Não tenho mais canções de amor.
Joguei tudo pela janela.
Em companhia da linguagem
fiquei, e o mundo se elucida.

Do mar guardei a melhor onda
que é menos móvel que o amor.
E da vida, guardei a dor
de todos os que estão sofrendo.

Sou um homem que perdeu tudo
mas criou a realidade,
fogueira de imagens, depósito
de coisas que jamais explodem.

De tudo quero o essencial:
o aqueduto de uma cidade,
rodovia do litoral,
o refluxo de uma palavra.

Longe dos céus, mesmo dos próximos,
e perto dos confins da terra,
aqui estou. Minha canção
enfrenta o inverno, é de concreto.

Meu coração está batendo
sua canção de amor maior.
Bate por toda a humanidade,
em verdade não estou só.

Posso agora comunicar-me
e sei que o mundo é muito grande.
Pela mão, levam-me as palavras
a geografias absolutas.

Lêdo Ivo

O Poeta

Lêdo Ivo (Maceió, 18 de fevereiro de 1924) jornalista, poeta, romancista, contista, cronista e ensaísta. Publicou o seu primeiro livro, As Imaginações. Fez jornalismo e tradução. Da sua vasta obra, destacam-se títulos como Ninho de Cobras, A Noite Misteriosa, As Alianças, A Ética da Aventura ou Confissões de um Poeta.

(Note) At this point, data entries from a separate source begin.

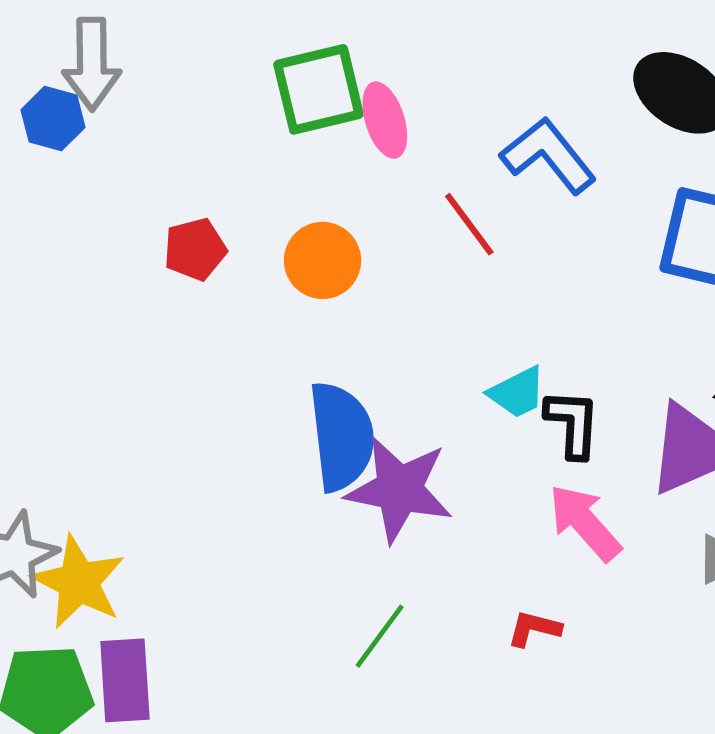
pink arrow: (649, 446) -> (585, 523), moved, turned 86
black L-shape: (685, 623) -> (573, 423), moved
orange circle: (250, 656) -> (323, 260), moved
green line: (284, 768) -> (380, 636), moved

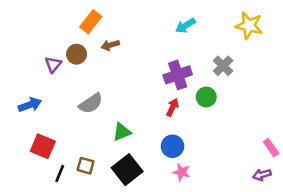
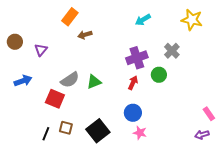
brown circle: (77, 54) -> (15, 42), moved
green triangle: (122, 132) -> (94, 82), moved
red square: (43, 146) -> (55, 99), moved

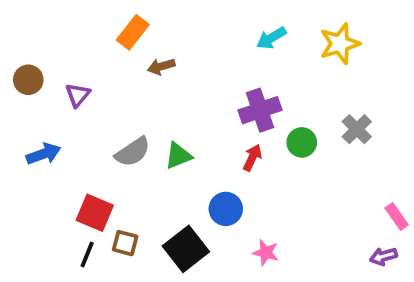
yellow star: (192, 20) -> (340, 44), moved, turned -30
gray cross: (172, 51) -> (357, 129), moved
red square: (55, 99) -> (95, 213), moved
blue circle: (133, 113) -> (226, 209), moved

Como poeta, foi distinguido com o Prêmio Olavo Bilac, da Academia Brasileira de Letras, o Prêmio Cláudio de Souza, do Pen Club do Brasil, o Prêmio Jabuti, o Prêmio de Poesia da Fundação do Distrito Federal e o Prêmio Casimiro de Abreu.

Em 1982, Lêdo Ivo foi distinguido com o Prêmio Mário de Andrade, conferido pela Academia Brasiliense de Letras ao seu conjunto de obra, O seu livro de ensaios “A Ética da Aventura”, mereceu, em 1983, o Prêmio Nacional de Ensaio do Instituto Nacional do Livro. Em 1986, Lêdo Ivo recebeu o Prêmio Homenagem à Cultura, da Nestlé, pela sua obra poética. Em 1990, foi eleito o Intelectual do Ano pela União Brasileira de Escritores (Troféu Juca Pato).

Ledo Ivo pertence à Academia Brasileira de Letras, para a qual foi eleito por unanimidade, e é Comendador da ordem do Rio Branco e oficial da ordem do Mérito Militar.